# Anybody had problems with the moen 4700?



## CentralPlumbing (Jan 22, 2009)

I went out to a customers house today to fix a leaky Moen lav faucet. The customer had already started taking it apart before i got there. I got there took the rest of it apart, replaced the cartridge and put it all back together. Well no matter what i tried the dam thing wouldn't operate properly. I pulled it apart and put is back together no less than 10 times. I could not work out why it wouldn't operate. I haven't worked on this particular faucet before so i was not familiar with it. I wonder if there was already a problem with the faucet before i got there or if the customer had lost a part when she pulled it apart. She swore that she didn't loose anything. Anyway i looked it up online and it looks like all the parts are there. Anybody dealt with one of these before?
The problem was the handle adapter (5) and connector (6) were too far away from the cartridge. When i screwed the adapter into the cartridge (13) it pulled the stem up and turned the faucet on. Pushing the handle down would not turn off the faucet.

http://www.moen.com/consumersupport/installation/moen0106/moen0106.cfm#watch


----------



## service guy (Jun 26, 2008)

Instead of spending all that time monkeying around, I would just replace it and be done with it. It could be defective, replace it and move on.


----------



## CentralPlumbing (Jan 22, 2009)

Well yes, that is what i would normally do, but this lady choked on the price for a basic repair, there was no way she was going to replace it. It started out as a basic cartridge replacement. At the end i told her it was probably defective and she would need to replace it. What im asking is "has anybody dealt with this faucet before" and if so "have they had the same problem" I curious if it is a design problem, or a bad batch. It wouldn't be the first time!
She said when she bought it 3 years ago it was leaking right out of the box and they replaced it.


----------



## service guy (Jun 26, 2008)

I don't have any experience with that model, but it sounds like a design flaw from what you are describing.
It wouldn't be the first Moen faucet that had an internal design flaw. Most plumbers know those old kitchen faucets, (can't remember the model number) that had plastic parts that cracked and caused issues. Also the Monticello faucets that have the plastic stem inserts that crack apart all the time.


----------



## WestCoastPlumber (Jun 17, 2008)

7, 10 and 11 was all the way pushed into the barrel of the faucet? Nothing was reversed? there was not a gap between anything when u slid it all back toghether?

What about 5 or 6, do they fit in any different directions?

I be the women took it apart and something switched around backwards or upside down.


----------



## CentralPlumbing (Jan 22, 2009)

Yes, (7), (10) and (11) were in there correctly and (5) and (6) only go in one way. I think maybe the body inside the shell of the faucet was pulled down or maybe moved around when the customer tried to take the handle off her self. I guess i will never know. It was dam waste of my time though.


----------



## para1 (Jun 17, 2008)

i WILL ONLY REPLACE CARTRIDGE ON MOEN TUB/ SHOWER FAUCET, MOEN LAV OR KITCHEN FAUCET-*REPLACE THE CRAP.*


----------



## gusty60 (Oct 21, 2008)

Those lavs have too many parts! Not like the good old Moens from 30 years ago.:thumbdown:


----------



## Cal (Jun 17, 2008)

Still a Moen fan but NOT the K/S faucets . I talk them in to old faithful Delta # 470 .

Cal


----------

• [Job item a]:
Update the rows of saved data entries: begin at the line that has "produttivi." and stop after the line that has "皆さんも見逃さないようにお気をつけください^^". Give those lines again with "Scopri di più" replaced by "Ulteriori informazioni", leave all else unchanged, and omit the pictures.

• [Saved data entries]:
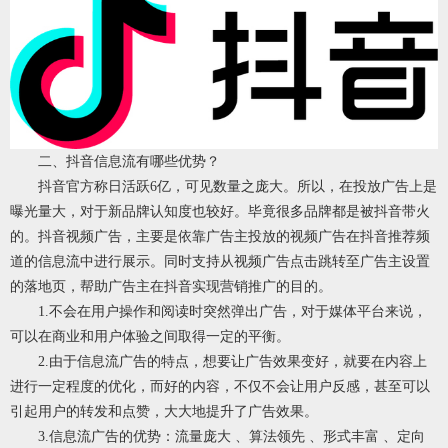
二、抖音信息流有哪些优势？
抖音官方称日活跃6亿，可见数量之庞大。所以，在投放广告上是
曝光量大，对于新品牌认知度也较好。毕竟很多品牌都是被抖音带火
的。抖音视频广告，主要是依靠广告主投放的视频广告在抖音推荐频
道的信息流中进行展示。同时支持从视频广告点击跳转至广告主设置
的落地页，帮助广告主在抖音实现营销推广的目的。
1.不会在用户操作和阅读时突然弹出广告，对于媒体平台来说，
可以在商业和用户体验之间取得一定的平衡。
2.由于信息流广告的特点，想要让广告效果变好，就要在内容上
进行一定程度的优化，而好的内容，不仅不会让用户反感，甚至可以
引起用户的转发和点赞，大大地提升了广告效果。
3.信息流广告的优势：流量庞大 、算法领先 、形式丰富 、定向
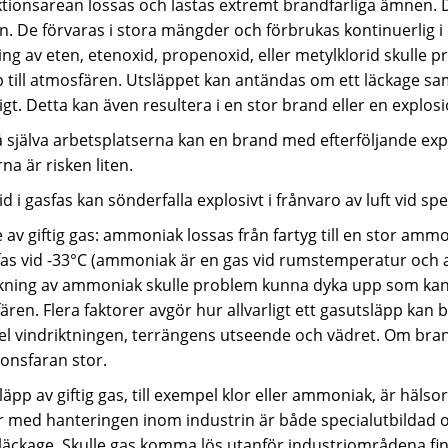
tionsarean lossas och lastas extremt brandfarliga ämnen. D
n. De förvaras i stora mängder och förbrukas kontinuerlig i
ing av eten, etenoxid, propenoxid, eller metylklorid skulle
p till atmosfären. Utsläppet kan antändas om ett läckage 
gt. Detta kan även resultera i en stor brand eller en explosi
å själva arbetsplatserna kan en brand med efterföljande exp
na är risken liten.
d i gasfas kan sönderfalla explosivt i frånvaro av luft vid sp
 av giftig gas: ammoniak lossas från fartyg till en stor am
fas vid -33°C (ammoniak är en gas vid rumstemperatur och at
kning av ammoniak skulle problem kunna dyka upp som kan s
ren. Flera faktorer avgör hur allvarligt ett gasutsläpp kan bl
l vindriktningen, terrängens utseende och vädret. Om bran
onsfaran stor.
läpp av giftig gas, till exempel klor eller ammoniak, är häl
r med hanteringen inom industrin är både specialutbildad o
släckage. Skulle gas komma lös utanför industriområdena f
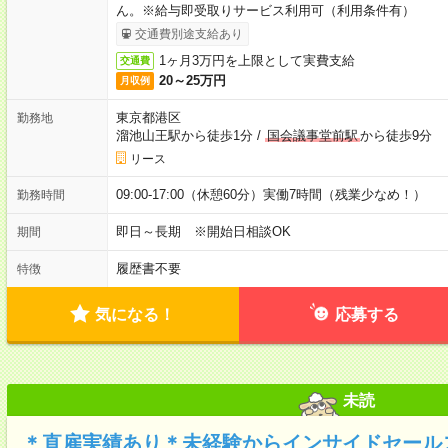
ん。※給与即受取りサービス利用可（利用条件有）
交通費別途支給あり
1ヶ月3万円を上限として実費支給
交通費
20～25万円
月収例
東京都港区
勤務地
溜池山王駅から徒歩1分
/
国会議事堂前駅
から徒歩9分
リース
09:00-17:00（休憩60分）実働7時間（残業少なめ！）
勤務時間
即日～長期 ※開始日相談OK
期間
履歴書不要
特徴
気になる！
応募する
未読
＊直雇実績あり＊未経験からインサイドセール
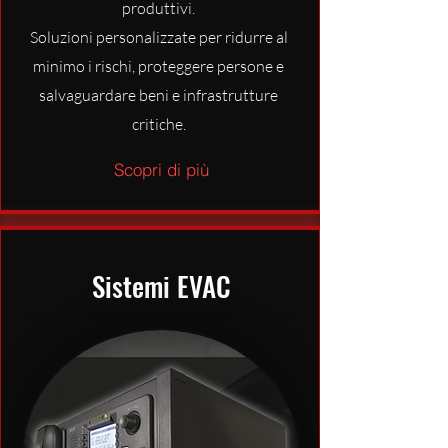
produttivi.
Soluzioni personalizzate per ridurre al
minimo i rischi, proteggere persone e
salvaguardare beni e infrastrutture
critiche.
Scopri di più
Sistemi EVAC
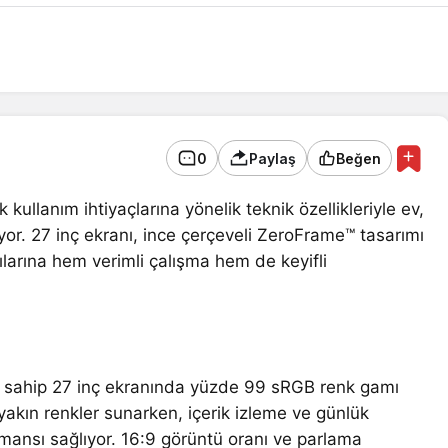
0
Paylaş
Beğen
ullanım ihtiyaçlarına yönelik teknik özellikleriyle ev,
iyor. 27 inç ekranı, ince çerçeveli ZeroFrame™ tasarımı
larına hem verimli çalışma hem de keyifli
 sahip 27 inç ekranında yüzde 99 sRGB renk gamı
akın renkler sunarken, içerik izleme ve günlük
ormansı sağlıyor. 16:9 görüntü oranı ve parlama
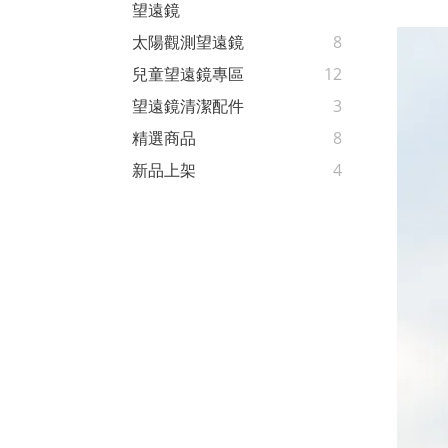
望遠鏡
太陽觀測望遠鏡
8
兒童望遠鏡專區
12
望遠鏡清潔配件
3
精選商品
8
新品上架
4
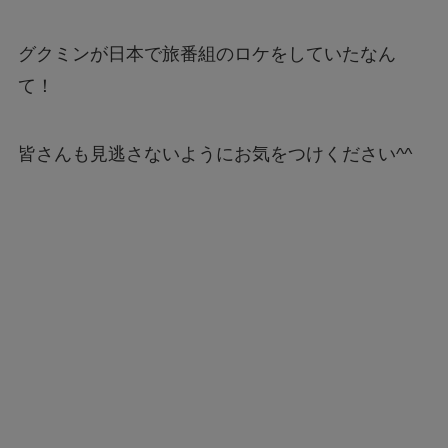
グクミンが日本で旅番組のロケをしていたなん
て！
皆さんも見逃さないようにお気をつけください^^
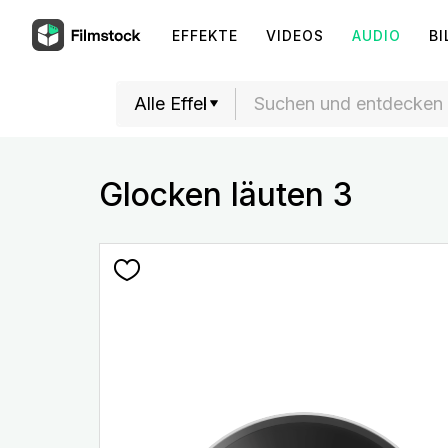
EFFEKTE
VIDEOS
AUDIO
BI
Glocken läuten 3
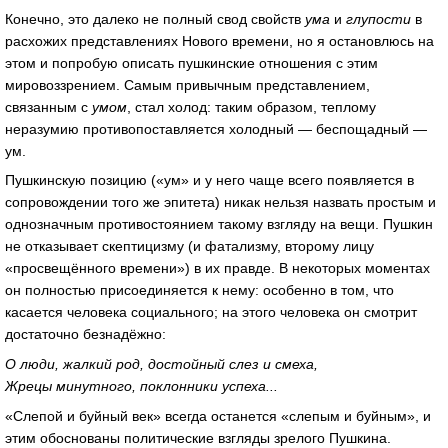
Конечно, это далеко не полный свод свойств
ума
и
глупости
в
расхожих представлениях Нового времени, но я остановлюсь на
этом и попробую описать пушкинские отношения с этим
мировоззрением. Самым привычным представлением,
связанным с
умом
, стал холод: таким образом, теплому
неразумию противопоставляется холодный — беспощадный —
ум.
Пушкинскую позицию («ум» и у него чаще всего появляется в
сопровождении того же эпитета) никак нельзя назвать простым и
однозначным противостоянием такому взгляду на вещи. Пушкин
не отказывает скептицизму (и фатализму, второму лицу
«просвещённого времени») в их правде. В некоторых моментах
он полностью присоединяется к нему: особенно в том, что
касается человека социального; на этого человека он смотрит
достаточно безнадёжно:
О люди, жалкий род, достойный слез и смеха,
Жрецы минутного, поклонники успеха...
«Слепой и буйный век» всегда останется «слепым и буйным», и
этим обоснованы политические взгляды зрелого Пушкина.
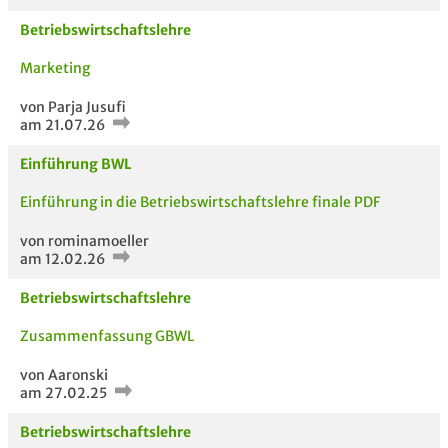
STUDIENGANG
TITEL DER
HOC
Betriebswirtschaftslehre
VERWANDTE
UNTERLAGE
FÄCHER
Marketing
von Parja Jusufi
am 21.07.26
Einführung BWL
Einführung in die Betriebswirtschaftslehre finale PDF
von rominamoeller
am 12.02.26
Betriebswirtschaftslehre
Zusammenfassung GBWL
von Aaronski
am 27.02.25
Betriebswirtschaftslehre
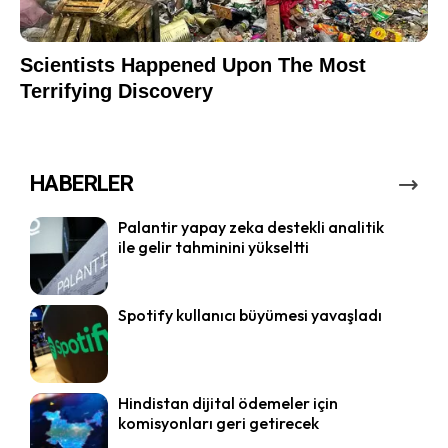
HABERLER
Palantir yapay zeka destekli analitik
ile gelir tahminini yükseltti
Spotify kullanıcı büyümesi yavaşladı
Hindistan dijital ödemeler için
komisyonları geri getirecek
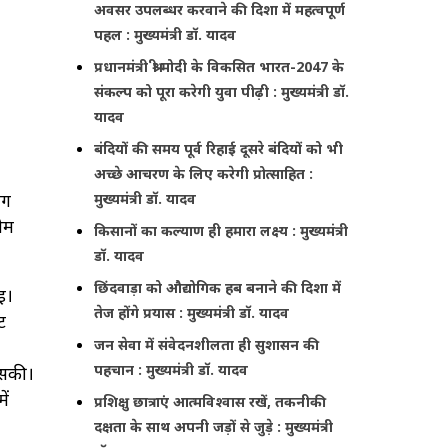
अवसर उपलब्धर करवाने की दिशा में महत्वपूर्ण
पहल : मुख्यमंत्री डॉ. यादव
प्रधानमंत्री श्री मोदी के विकसित भारत-2047 के
संकल्प को पूरा करेगी युवा पीढ़ी : मुख्यमंत्री डॉ.
यादव
बंदियों की समय पूर्व रिहाई दूसरे बंदियों को भी
अच्छे आचरण के लिए करेगी प्रोत्साहित :
ाग
मुख्यमंत्री डॉ. यादव
टीम
किसानों का कल्याण ही हमारा लक्ष्य : मुख्यमंत्री
डॉ. यादव
छिंदवाड़ा को औद्योगिक हब बनाने की दिशा में
ई।
तेज होंगे प्रयास : मुख्यमंत्री डॉ. यादव
ट
जन सेवा में संवेदनशीलता ही सुशासन की
पहचान : मुख्यमंत्री डॉ. यादव
 सकी।
ें
प्रशिक्षु छात्राएं आत्मविश्वास रखें, तकनीकी
दक्षता के साथ अपनी जड़ों से जुड़े : मुख्यमंत्री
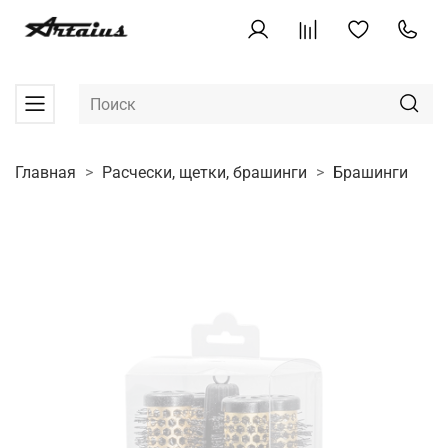
Главная
Расчески, щетки, брашинги
Брашинги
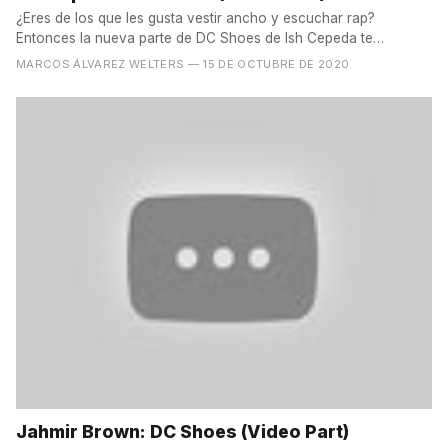
¿Eres de los que les gusta vestir ancho y escuchar rap?
Entonces la nueva parte de DC Shoes de Ish Cepeda te
encantará....
MARCOS ÁLVAREZ WELTERS
— 15 DE OCTUBRE DE 2020
Jahmir Brown: DC Shoes (Video Part)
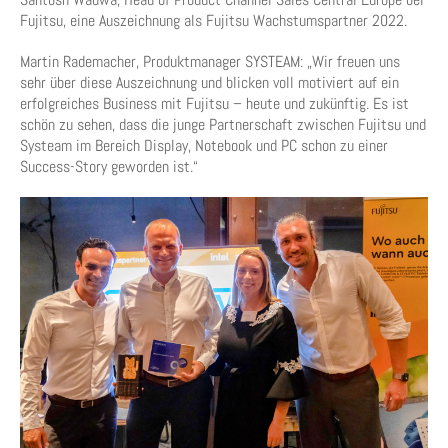
Fujitsu, eine Auszeichnung als Fujitsu Wachstumspartner 2022.
Martin Rademacher, Produktmanager SYSTEAM: „Wir freuen uns
sehr über diese Auszeichnung und blicken voll motiviert auf ein
erfolgreiches Business mit Fujitsu – heute und zukünftig. Es ist
schön zu sehen, dass die junge Partnerschaft zwischen Fujitsu und
Systeam im Bereich Display, Notebook und PC schon zu einer
Success-Story geworden ist.“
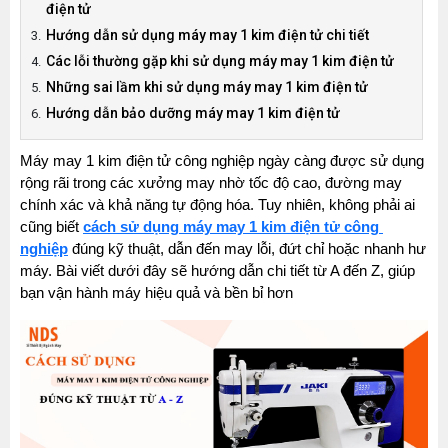
điện tử
Hướng dẫn sử dụng máy may 1 kim điện tử chi tiết
Các lỗi thường gặp khi sử dụng máy may 1 kim điện tử
Những sai lầm khi sử dụng máy may 1 kim điện tử
Hướng dẫn bảo dưỡng máy may 1 kim điện tử
Máy may 1 kim điện tử công nghiệp ngày càng được sử dụng 
rộng rãi trong các xưởng may nhờ tốc độ cao, đường may 
chính xác và khả năng tự động hóa. Tuy nhiên, không phải ai 
cũng biết 
cách sử dụng máy may 1 kim điện tử công 
nghiệp
đúng kỹ thuật, dẫn đến may lỗi, đứt chỉ hoặc nhanh hư 
máy. Bài viết dưới đây sẽ hướng dẫn chi tiết từ A đến Z, giúp 
bạn vận hành máy hiệu quả và bền bỉ hơn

• [Job item b]:
From the Moen faucet thread, extract the passage that begins at the words "7, 10 and 11" and stops after the words "all back toghether?".

• [Solution a]:
produttivi.
Soluzioni personalizzate per ridurre al
minimo i rischi, proteggere persone e
salvaguardare beni e infrastrutture
critiche.
Ulteriori informazioni
Sistemi EVAC
0
Paylaş
Beğen
ullanım ihtiyaçlarına yönelik teknik özellikleriyle ev,
iyor. 27 inç ekranı, ince çerçeveli ZeroFrame™ tasarımı
larına hem verimli çalışma hem de keyifli
 sahip 27 inç ekranında yüzde 99 sRGB renk gamı
akın renkler sunarken, içerik izleme ve günlük
ormansı sağlıyor. 16:9 görüntü oranı ve parlama
望遠鏡
太陽觀測望遠鏡
8
兒童望遠鏡專區
12
望遠鏡清潔配件
3
精選商品
8
新品上架
4
グクミンが日本で旅番組のロケをしていたなん
て！
皆さんも見逃さないようにお気をつけください^^

• [Solution b]:
7, 10 and 11 was all the way pushed into the barrel of the faucet? Nothing was reversed? there was not a gap between anything when u slid it all back toghether?